

    In New Orleans, these tensions were exacerbated by a spike in crime that was blamed on Italians bringing their supposed “Mafioso” culture to America.

    Hatred for the immigrants practically became official city policy; as the mayor said on the record to reporters, Italians in New Orleans lacked “honor, truth, pride, religion, or any quality that goes to make a good citizen. … Except the Poles we know of no other nationality which is [as] objectionable as a people.”


    And so, Hennessy’s assassination catalyzed an awful cycle of ethnic violence in New Orleans. Taking the cue of their chief’s dying words, police fanned out under orders to “arrest every Italian you come across.”

    But subsequent mistrials and acquittals of apprehended suspects prompted thousands of frustrated citizens to break into the city jail on the morning of March 14, 1891, and kill every Italian they could find.

    Bodies dangled from French Quarter lampposts by the afternoon. The murders would be described by Gambino and other historians as “the largest lynching in American history.”………

    Enter Benjamin Harrison, a man who embodied the stereotype of a Gilded Age president (that is, bearded, Midwestern and unfairly forgotten).

    Privately appalled by his country’s anti-immigrant politics, outraged by Louisiana’s inability to hold the mob accountable and desperate to patch things up with Italy, Harrison took a remarkably bold course of action.

    First, he unilaterally used White House funds to pay apology money to the families of the lynching’s victims — a politically unpopular move that enraged Congress, which even attempted to censure the president over the gesture.


    Second, Harrison noticed that the upcoming date of Oct. 21, 1892, would be the 400th anniversary of Italian explorer Christopher Columbus landing in the New World.

    It was a unique and convenient opportunity to publicly acknowledge the place of Italians in American history — and deliver an implicit civics lesson to racists across the country.

    An executive proclamation soon went out from the White House that declared the anniversary “a general holiday for the people of the United States.

    On that day let the people, so far as possible, cease from toil and devote themselves to such exercises as may best express honor to the discoverer and their appreciation of the great achievements of the four completed centuries of American life.”………



     
    Why is Cristoforo Colombo still celebrated?
    He was a flaming racist and slave trader who didn't discover shirt. What's there to celebrate?
    Lol, you knew him personally, right? Or, more likely, the tv told you that and since a lot of people see everything as racist, there you are. Why do you deny history? What good does it do you?
     
    Lol, you knew him personally, right? Or, more likely, the tv told you that and since a lot of people see everything as racist, there you are. Why do you deny history? What good does it do you?
    Denying history are you? Tsk, tsk. Columbus discovered nothing. There were people living there already. And his “discovery” led to slavery and destruction of indigenous peoples. In addition, Columbus Day only became a thing when the image of Italian immigrants needed polishing due to xenophobia about them including their “bringing” the mafioso into this country.
     
    Denying history are you? Tsk, tsk. Columbus discovered nothing. There were people living there already. And his “discovery” led to slavery and destruction of indigenous peoples. In addition, Columbus Day only became a thing when the image of Italian immigrants needed polishing due to xenophobia about them including their “bringing” the mafioso into this country.
    lol
     
    Lol, you knew him personally, right? Or, more likely, the tv told you that and since a lot of people see everything as racist, there you are. Why do you deny history? What good does it do you?

    The next contestant on the Price is Right.

    For starters, what history am I denying? Colombo did not discover the continent. There were people already here, great empires really, with millions of people, across the continent. We also have evidence that, among Europeans, Vikings arrived in the continent centuries before him.

    The TV told me nothing. You don't know this, because you are new, but I was born in Mexico. And Mexico has a long, well documented history with the Conquista, which we learn in school, not TV.

> [EXERCISE INSTRUCTIONS]:
a – According to the text on the 1891 New Orleans lynching, on what date did citizens break into the city jail?
b – Transcribe the text on the 1891 New Orleans lynching starting at "For starters, what" and ending at "centuries before him.".

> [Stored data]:
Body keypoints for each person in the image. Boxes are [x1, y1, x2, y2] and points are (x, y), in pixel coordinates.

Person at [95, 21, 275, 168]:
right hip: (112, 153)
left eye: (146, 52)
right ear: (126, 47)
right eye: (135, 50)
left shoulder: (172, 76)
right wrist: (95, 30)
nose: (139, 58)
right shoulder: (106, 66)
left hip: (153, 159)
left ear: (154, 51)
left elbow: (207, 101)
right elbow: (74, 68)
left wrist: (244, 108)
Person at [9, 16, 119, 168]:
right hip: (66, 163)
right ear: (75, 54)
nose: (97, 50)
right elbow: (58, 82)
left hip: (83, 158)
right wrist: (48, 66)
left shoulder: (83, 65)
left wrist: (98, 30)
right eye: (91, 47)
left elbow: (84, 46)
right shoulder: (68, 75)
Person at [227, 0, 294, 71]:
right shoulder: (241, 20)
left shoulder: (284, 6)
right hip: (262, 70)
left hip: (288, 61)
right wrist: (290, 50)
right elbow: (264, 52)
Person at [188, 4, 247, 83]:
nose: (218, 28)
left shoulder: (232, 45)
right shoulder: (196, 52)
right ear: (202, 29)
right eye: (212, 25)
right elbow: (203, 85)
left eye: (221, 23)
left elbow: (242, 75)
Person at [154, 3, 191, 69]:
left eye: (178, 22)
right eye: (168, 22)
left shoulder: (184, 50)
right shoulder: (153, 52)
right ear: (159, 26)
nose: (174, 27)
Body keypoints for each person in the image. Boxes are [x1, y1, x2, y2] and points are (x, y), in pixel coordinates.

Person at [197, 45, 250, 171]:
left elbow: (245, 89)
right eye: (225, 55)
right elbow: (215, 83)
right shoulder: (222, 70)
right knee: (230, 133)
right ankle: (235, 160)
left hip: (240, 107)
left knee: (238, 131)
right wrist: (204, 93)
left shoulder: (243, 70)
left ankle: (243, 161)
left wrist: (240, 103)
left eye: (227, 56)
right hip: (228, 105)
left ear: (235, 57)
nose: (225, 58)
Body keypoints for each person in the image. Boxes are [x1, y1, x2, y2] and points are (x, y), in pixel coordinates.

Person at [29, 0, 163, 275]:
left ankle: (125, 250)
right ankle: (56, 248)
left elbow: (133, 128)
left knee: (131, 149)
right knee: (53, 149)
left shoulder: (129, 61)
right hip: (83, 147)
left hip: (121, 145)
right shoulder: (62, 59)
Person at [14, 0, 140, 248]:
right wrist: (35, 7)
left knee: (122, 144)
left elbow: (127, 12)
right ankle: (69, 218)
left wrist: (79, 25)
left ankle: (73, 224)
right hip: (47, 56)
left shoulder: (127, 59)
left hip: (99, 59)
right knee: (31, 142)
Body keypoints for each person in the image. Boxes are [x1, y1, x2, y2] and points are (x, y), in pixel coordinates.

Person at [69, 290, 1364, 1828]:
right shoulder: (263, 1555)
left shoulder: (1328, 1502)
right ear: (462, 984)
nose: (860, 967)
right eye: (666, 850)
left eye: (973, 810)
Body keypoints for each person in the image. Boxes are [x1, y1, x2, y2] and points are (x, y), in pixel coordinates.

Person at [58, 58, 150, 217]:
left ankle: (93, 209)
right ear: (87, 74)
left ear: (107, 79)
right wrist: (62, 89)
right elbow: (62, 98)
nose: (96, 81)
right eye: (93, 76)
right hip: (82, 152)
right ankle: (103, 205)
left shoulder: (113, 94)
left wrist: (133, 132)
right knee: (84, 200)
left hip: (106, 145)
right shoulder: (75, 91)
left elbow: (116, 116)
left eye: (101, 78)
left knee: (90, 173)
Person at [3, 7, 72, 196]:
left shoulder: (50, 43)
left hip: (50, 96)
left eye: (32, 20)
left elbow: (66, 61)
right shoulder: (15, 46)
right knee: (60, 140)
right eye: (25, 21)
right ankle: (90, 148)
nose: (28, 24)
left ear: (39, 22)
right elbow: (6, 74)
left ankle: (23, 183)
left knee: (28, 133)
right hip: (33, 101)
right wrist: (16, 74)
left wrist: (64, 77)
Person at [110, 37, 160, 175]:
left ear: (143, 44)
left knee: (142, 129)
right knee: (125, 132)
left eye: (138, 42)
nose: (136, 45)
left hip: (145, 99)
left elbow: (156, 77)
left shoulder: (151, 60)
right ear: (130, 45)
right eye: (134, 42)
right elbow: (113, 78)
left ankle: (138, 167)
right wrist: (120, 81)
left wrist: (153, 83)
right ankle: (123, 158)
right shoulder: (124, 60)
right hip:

> [ANSWERS GIVEN]:
a – March 14, 1891

b –
For starters, what history am I denying? Colombo did not discover the continent. There were people already here, great empires really, with millions of people, across the continent. We also have evidence that, among Europeans, Vikings arrived in the continent centuries before him.